For Artificial neurons, we are using similar concept in a mathematical way. Artificial neurons takes input and assign them weights and sum them up and send it to a activation function and produce output.

2. What is Multi-Layered Perceptron NN

In this complex world, a perceptron gives us only linear relationship between inputs and output. When we need to solve more complex problems, a more complex model is needed which can give us non-linear relationship. This is solved by using Multi-Layered Perceptron NN.

A Multi-Layered Perceptron NN can have n-number of hidden layers between input and output layer. These hidden layer can have n-number of neurons, in which the first hidden layer takes input from input layer and process them using activation function and pass them to next hidden layers until output layer. Every neuron in a hidden layer uses a non-linear activation function. MLP uses a supervised learning technique called backpropagation for training.

**Multi-Layered Perceptron Neural Network**

Here we have solved a simple mathematical problem using a MLP neural network. This cannot be solved using a single perceptron. Here for example I have used simple Mathematical functions in place of activation functions.

3. Data Preprocessing

We cannot directly put any form of data into a Neural Network. The data we feed into a NN should be numerical(real values). If you have categorical data, it should be converted into numerical values using techniques like one-hot encoding.

If a column has real values but ranges with huge difference(eg:1 to 10000), it should be scaled down using techniques like normalization, standardization.

4. Training MLP Networks

A deep MLP neural network tries to learn underlying pattern or to map inputs and outputs using weights by training with given data. So to achieve this we use a optimization technique called Stochastic Gradient Descent. We calculate loss using a loss function and calculate the derivate and we update the weights during backpropagation. The main goal is to minimize the difference(loss) between predicted output and actual output.

● **EXERCISE INSTRUCTIONS**:
1. Summarize the neural network excerpt in two sentences.
2. Resume the neural network excerpt after its final sentence.
The material has no connection to the neural network excerpt.

● **DATA SECTION**:
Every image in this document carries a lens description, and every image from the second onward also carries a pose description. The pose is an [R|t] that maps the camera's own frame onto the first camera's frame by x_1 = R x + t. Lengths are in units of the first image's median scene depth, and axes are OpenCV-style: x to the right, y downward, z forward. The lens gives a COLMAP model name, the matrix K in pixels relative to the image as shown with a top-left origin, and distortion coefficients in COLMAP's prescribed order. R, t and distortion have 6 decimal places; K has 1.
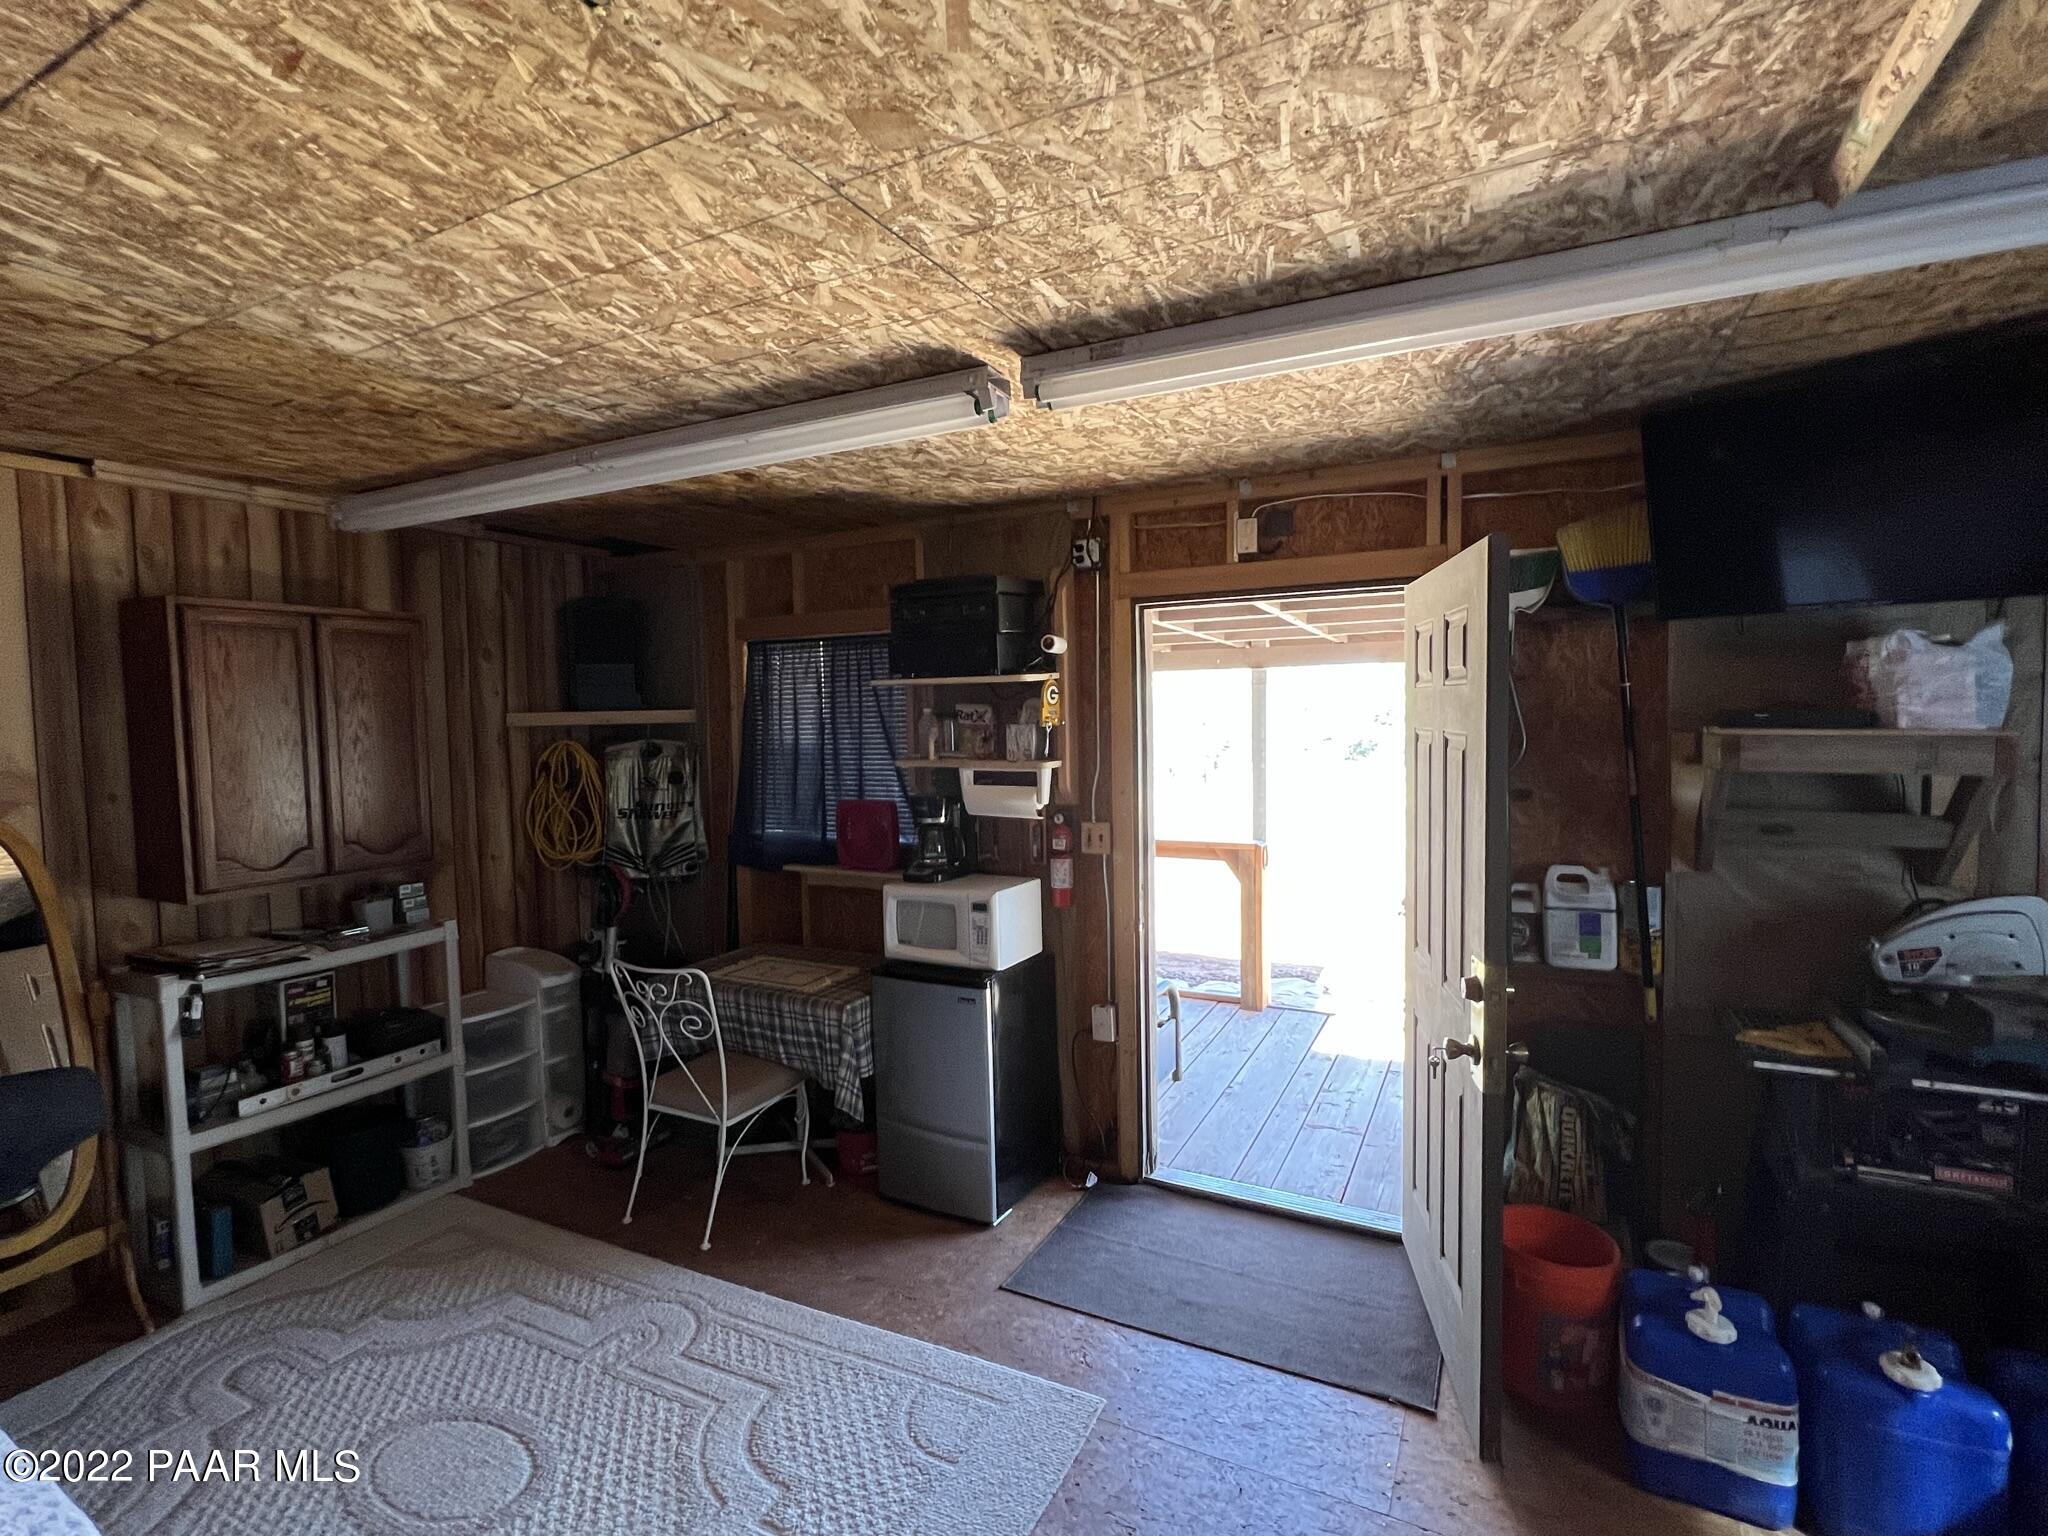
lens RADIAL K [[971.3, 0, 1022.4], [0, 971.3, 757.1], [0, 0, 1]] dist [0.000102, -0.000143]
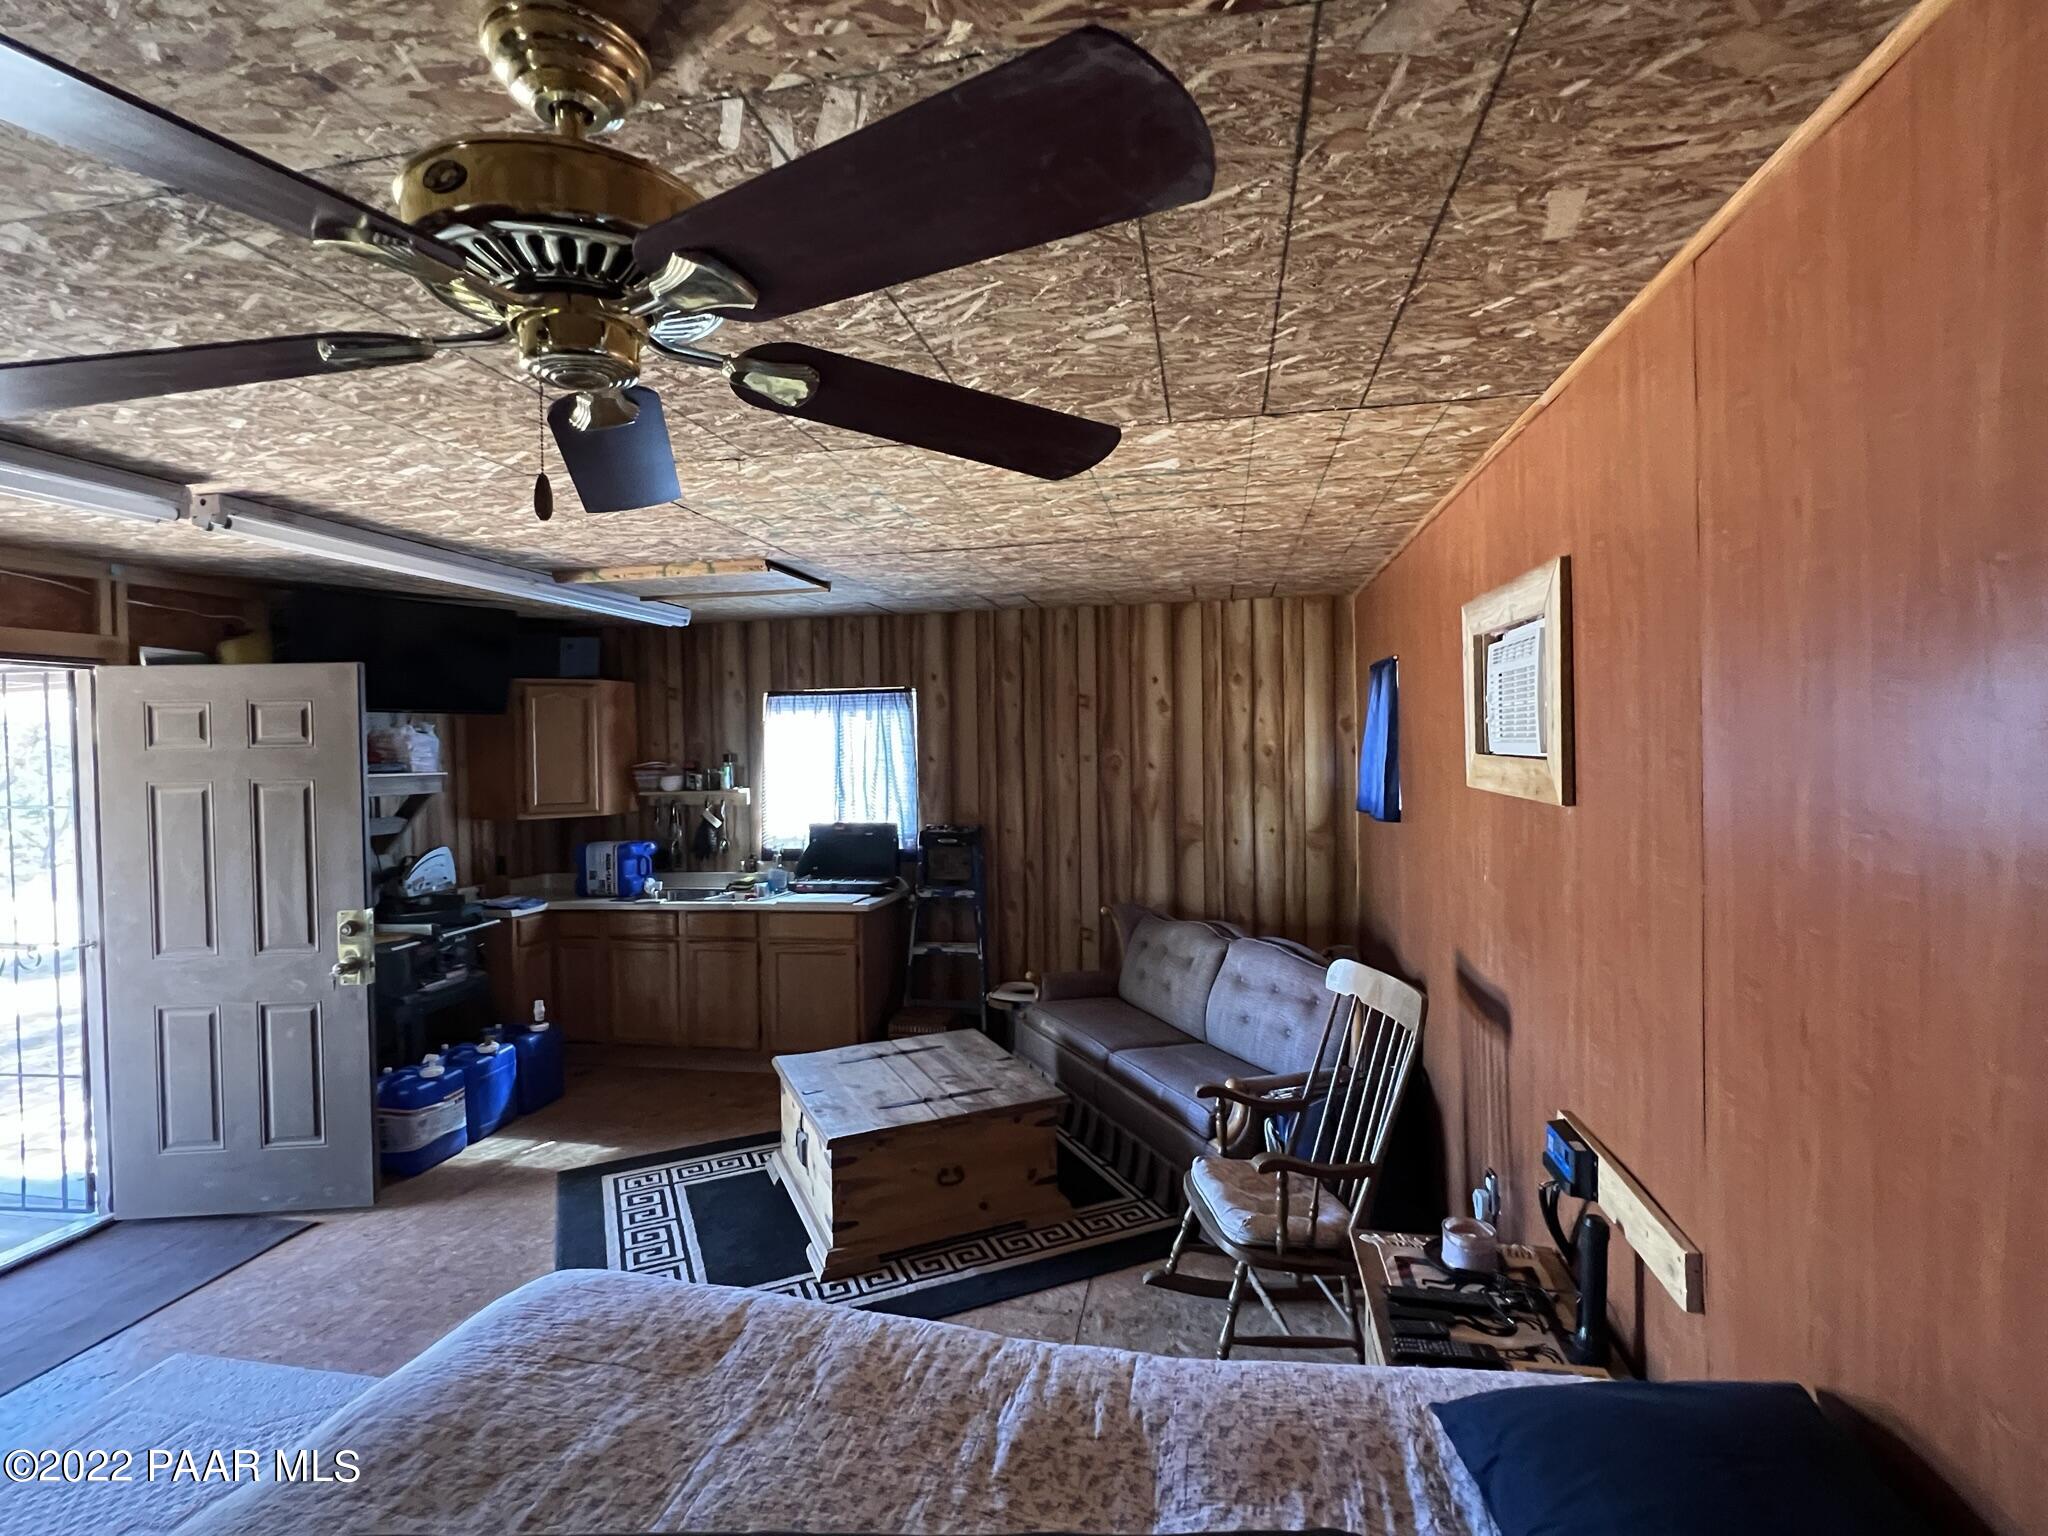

● **ANSWERS TO THE PROBLEMS**:
1. A multi-layered perceptron places hidden layers of neurons with non-linear activation functions between the input and output layers, which lets it model the non-linear relationships a single perceptron cannot. Its data must be numerical and scaled, and it is trained with stochastic gradient descent and backpropagation, which update the weights to minimize the loss between predicted and actual output.

2.
Loss function, Chain rule and Memoization:

In SGD, we pass one input at a time. It passes through the network of neurons(each neuron with a activation function) and produces an output. We calculate the loss by comparing the predicted value(output) with actual value. The loss function is chosen based on the problem we are solving (regression, binary or multi class classification). Then we calculate the derivative using chain rule. After calculating a derivative it is stored in memory so it can be used again. This technique is called Memoization. This helps in faster calculation as it helps in avoiding calculating same derivative again.

Backpropagation:

Backpropagation can be called as the combination of chain rule and memoization. It is during backpropagation the derivatives are calculated.

Backpropagation using SGD:

Initialize weights
for each Xi ,

i )— pass Xi forward through the network

ii )— calculate loss

iii )— compute derivative and update weights.

3. Repeat step 2 until convergence.

A small overview of underlying mathematics:

**MLP with inputs, weights, activation function, output, loss function**

5. Choosing an Activation function

The input is passed into neurons, where it is first undergoes a linear transformation and passed over an Activation function which introduces non-linearity in the network. The output from this is then passed to next layer.

Sigmoid Activation Function:

Sigmoid function is the logistic function used in logistic regression algorithm. It gives output range 0 to 1. We need derivative of sigmoid because when we backpropagate through network we need derivatives of these activation function.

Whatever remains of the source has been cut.